Glycogenolysis vs Gluconeogenesis
Glycogenolysis and Gluconeogenesis are two types of processes that increase the glucose level in the blood. Liver is responsible for these two processes taking place, especially when blood glucose level decrease during the periods of fasting, and during exercise, where glucose is rapidly consumed to produce ATP. However, blood concentration of the body is also regulated by the hormones insulin and glucagon.
Gluconeogenesis is the process of producing glucose from non-carbohydrate sources. During the gluconeogenesis pathway, 6 ATP molecules are consumed per molecule of glucose produced. It mainly occurs in hepatocytes in liver. In these cells, most reactions of the gluconeogenesis take place in the cytoplasm while two reactions occur in the mitochondria.
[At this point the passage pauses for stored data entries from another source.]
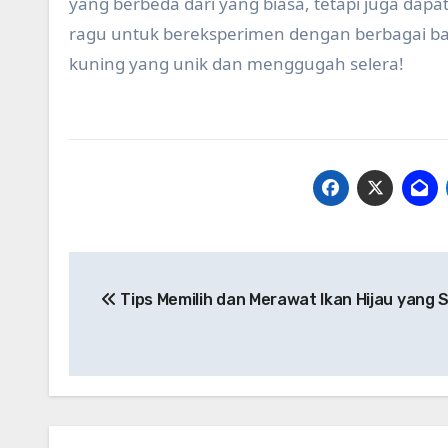
yang berbeda dari yang biasa, tetapi juga da
ragu untuk bereksperimen dengan berbagai 
kuning yang unik dan menggugah selera!
Post
Tips Memilih dan Merawat Ikan Hijau yang 
navigation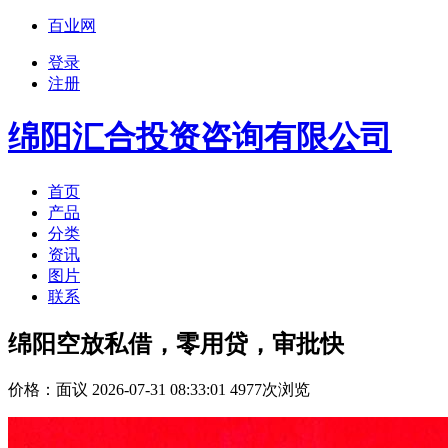
百业网
登录
注册
绵阳汇合投资咨询有限公司
首页
产品
分类
资讯
图片
联系
绵阳空放私借，零用贷，审批快
价格：
面议
2026-07-31 08:33:01 4977次浏览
The molecules that provide substrates for gluconeogenesis include proteins, lipids and pyruvate. Pyruvate is produced by glycolysis under anaerobic conditions. Muscle proteins are degraded to form amino acids, some of which used in gluconeogenesis. These amino acids are called ‘glucogenic amino acids’. When consider the lipid substrates, glycerol produced during the hydrolysis of fat stores or ingested fats are used in gluconeogenesis. Propionyl CoA; a product of β-oxidation of odd-numbered fatty acids also participate in gluconeogenesis. However, fatty acids do not involve directly as a substrate during gluconeogenesis.
This is the process of glycogen breakdown to form glucose molecules. Glycogenolysis occurs in the cytoplasm and is stimulated by glucagon and adrenaline hormones. The two steps of glycogenolysis are; strand- shortening, during which glycogen polymer breaks into short strands via phosphorolysis, and branch removal, during which free glucose is produced by debranching of glycerol. The enzymes required for this process are glycogen phosphorylase, debranching enzyme, and amylo-α-1, 6-glucosidase.
What is the difference between Glycogenolysis and Gluconeogenesis?
• Gluconeogenesis is the production of glucose from non-carbohydrate sources, whereas glycogenolysis is the process of glycogen breakdown.
• During glycogenolysis, glycogen is broken down to form the glucose-6-phosphate, and during gluconeogenesis, molecules such as amino acids and lactic acids convert into glucose.